WebML WG Teleconference – 27 February 2025

Meeting minutes

Repository: webmachinelearning/webnn

anssik: please welcome Brad Triebwasser from Google to the WebML WG and CG!

Announcements

WebML Working Group Charter Advisory Committee review open until 2025-03-05/06

anssik: WebML WG Charter AC review open until 2025-03-05/06, please reach out to your AC rep and ask to vote

Locate your AC rep (W3C Member-only link)

Voting instructions for AC reps (W3C Member-only link)

anssik: I can help establish connections to your AC reps

Authentic Web workshop

anssik: W3C is hosting a mini-workshop series to review proposals to combat misinformation on the web
… this is a follow-up to two TPAC 2024 breakouts that discussed Originator Profile and Content Authenticity proposals, these proposals are linked from the invitation:

-> Invitation to Authentic Web mini-workshop series - session 1, 12 March 2025

https://lists.w3.org/Archives/Public/public-webmachinelearning-wg/2025Feb/0004.html

anssik: this 1-hour workshop is open to all, including public, so feel free to pass the link to your friends who may be interested

Incubations summary

anssik: I asked Etienne to share a summary of the CG's 26 Feb telcon, thanks Etienne for taking notes
… since the CG meeting time is not very EU-friendly, many EU-based folks myself included will happily catch up with discussions on this call
… Tarek from Mozilla shared he was on vacation so couldn't join this time

WebML CG Teleconference – 26 February 2025 - 00:00-01:00 UTC

Etienne: summary of the current API proposals in the CG was discussed for Prompt API, Translator & Language Detector API, Writing Assistance APIs
… Microsoft has contributed to structured output for Prompt API
… Chrome believes that could make it feasible for the open web

Etienne: feedback and concerns from ai.* pattern, conflicts with minimizers
… OT 5x more sign ups than usual, overall great feedback
… Firefox AI Runtime, model caching garnered interest
… sharing models across origins, Kenji has received some feedback for this feature
… will use GH issues for topic tracking in the future meetings

Christian: happy to see the minutes and/or summary

Query mechanism for supported devices

anssik: after our last meeting, we decided to remove the MLDeviceType as the first phase of our device selection solution

<gb> MERGED Pull Request 809 Remove MLDeviceType (by zolkis) [device selection]
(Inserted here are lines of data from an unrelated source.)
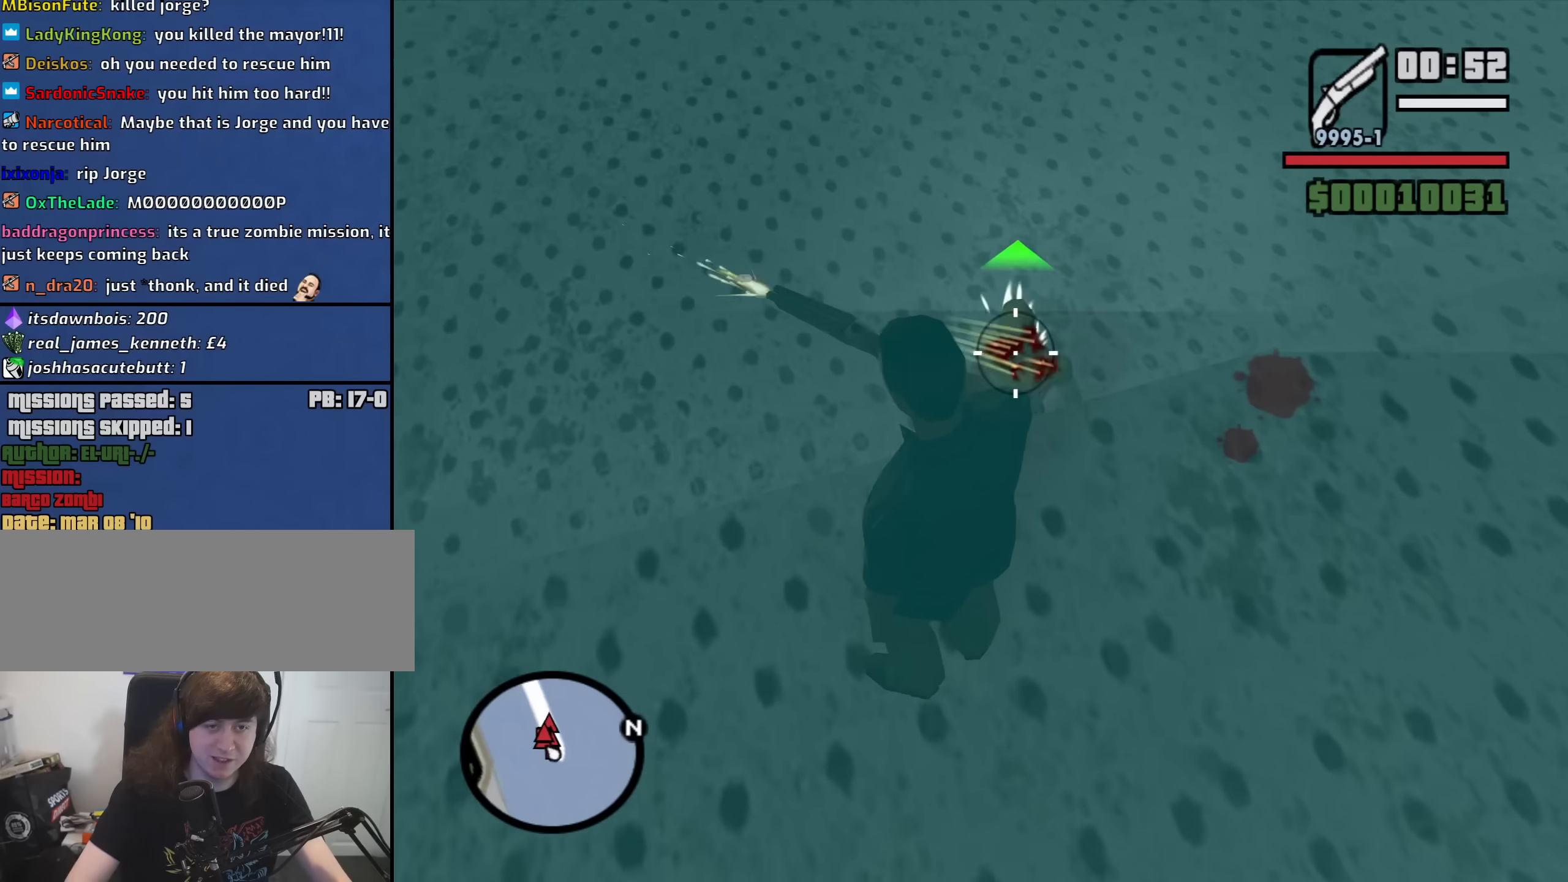
{"keys": [], "mouse": [], "events": [[16, "w", "down"], [66, "w", "up"], [300, "mouse_left", "up"], [383, "mouse_right", "up"]]}
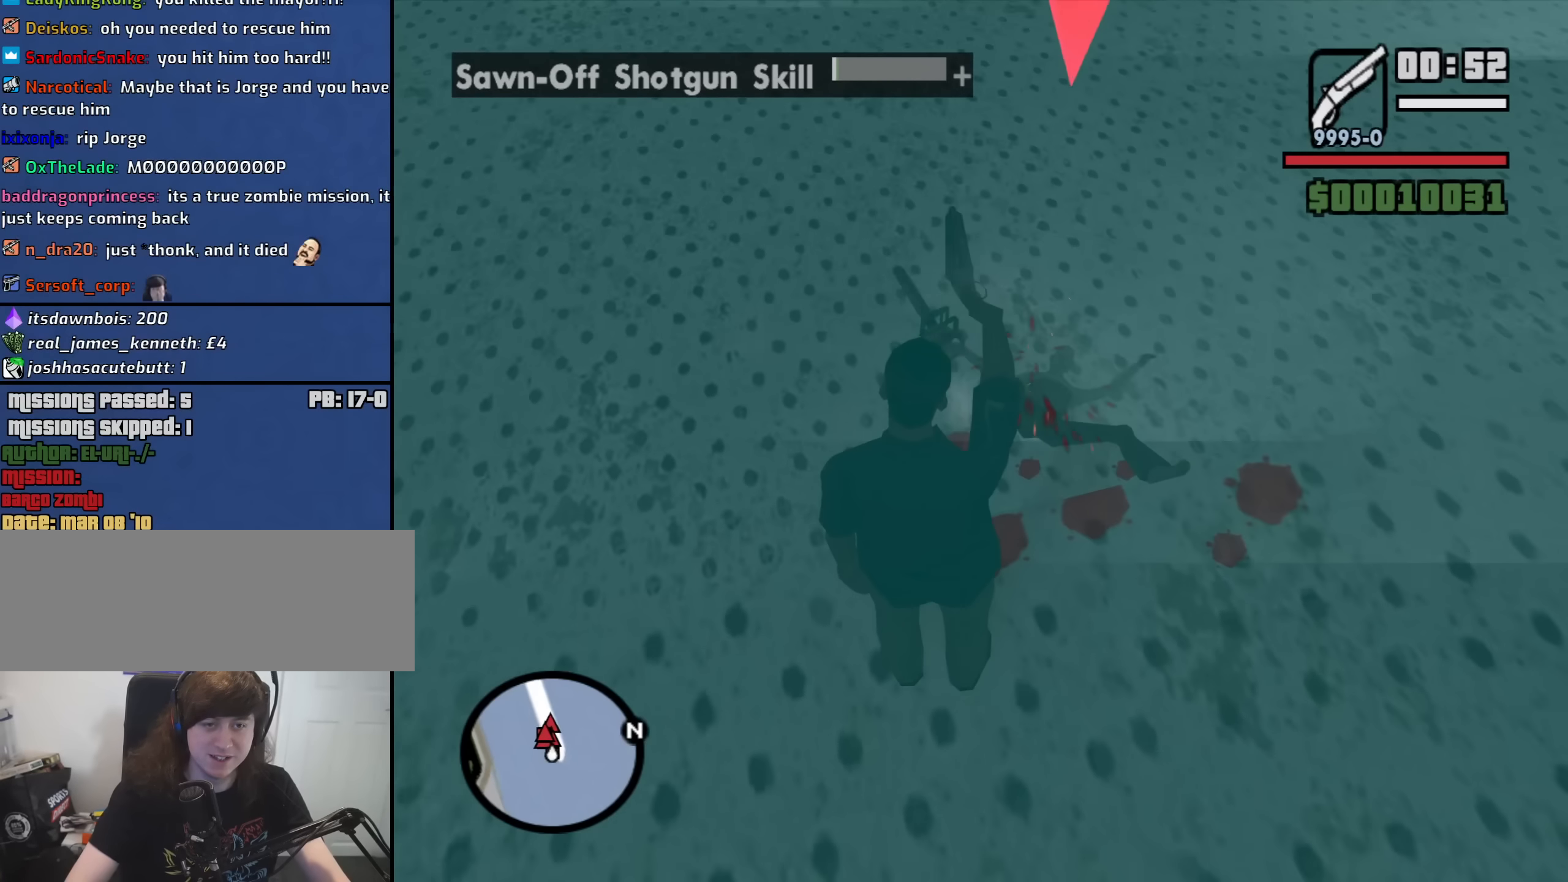
{"keys": [], "mouse": ["left", "right"], "events": [[83, "mouse_right", "down"], [450, "mouse_left", "down"]]}
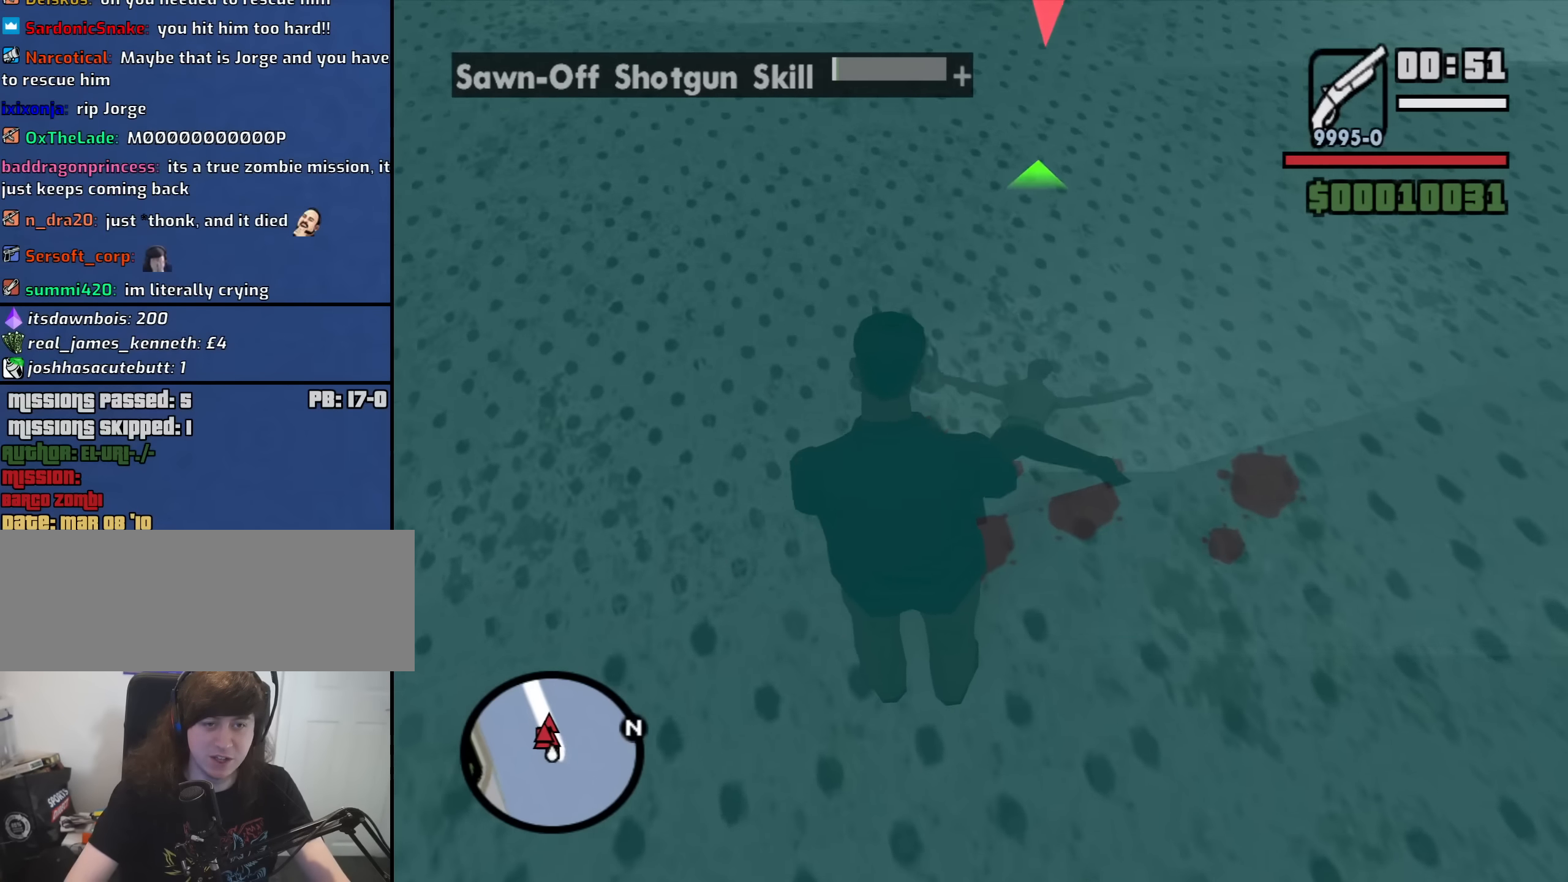
{"keys": [], "mouse": ["left", "right"], "events": []}
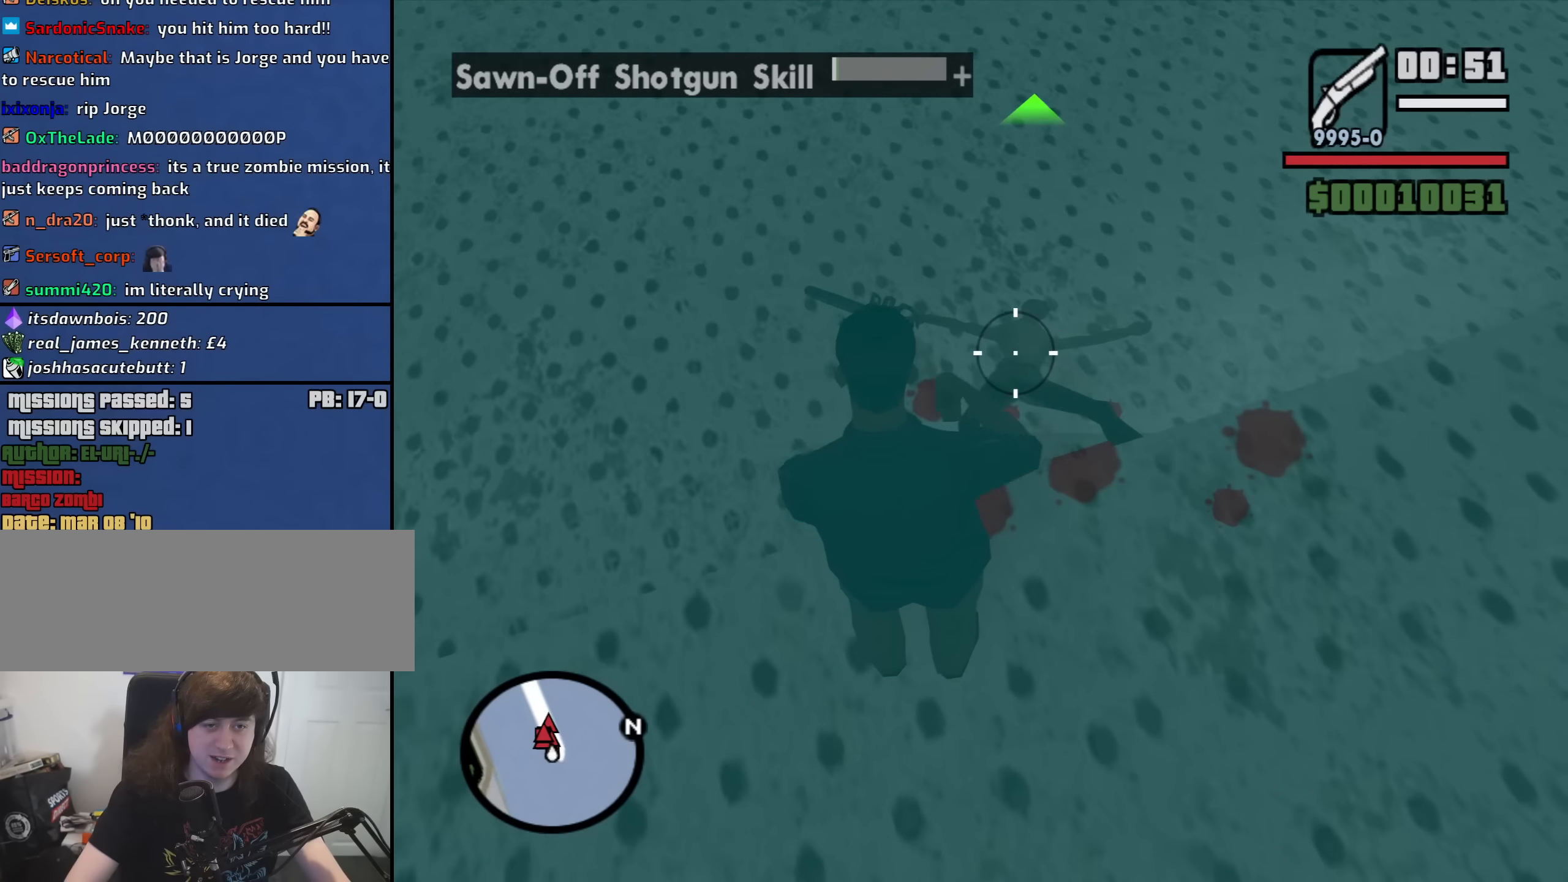
{"keys": [], "mouse": ["left", "right"], "events": []}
anssik: now, as the next phase, I'd like to continue discuss the query mechanism
… thanks everyone for your contributions in the issue!
… the approach I'd like to try here is to document real-world use cases, then assess implementability and only last go deep into the solution space
… Markus and Fredrik shared a real-time video processing use case, quoting:
… 1. If the user selects to use functionality like background blur, we want to offer the best quality the device can offer. So the product has a small set of candidate models and technologies (WebNN, WebGPU, WASM) that it has to choose between. Accelerated technologies come with allowance for beefier models.
… 2. The model/tech choser algorithm needs to be fast, and we need to avoid spending seconds or even hundreds of milliseconds to figure out if a given model should be able to run accelerated. So for example downloading the entirety (could be large things..), compiling & try-running a model seems infeasible.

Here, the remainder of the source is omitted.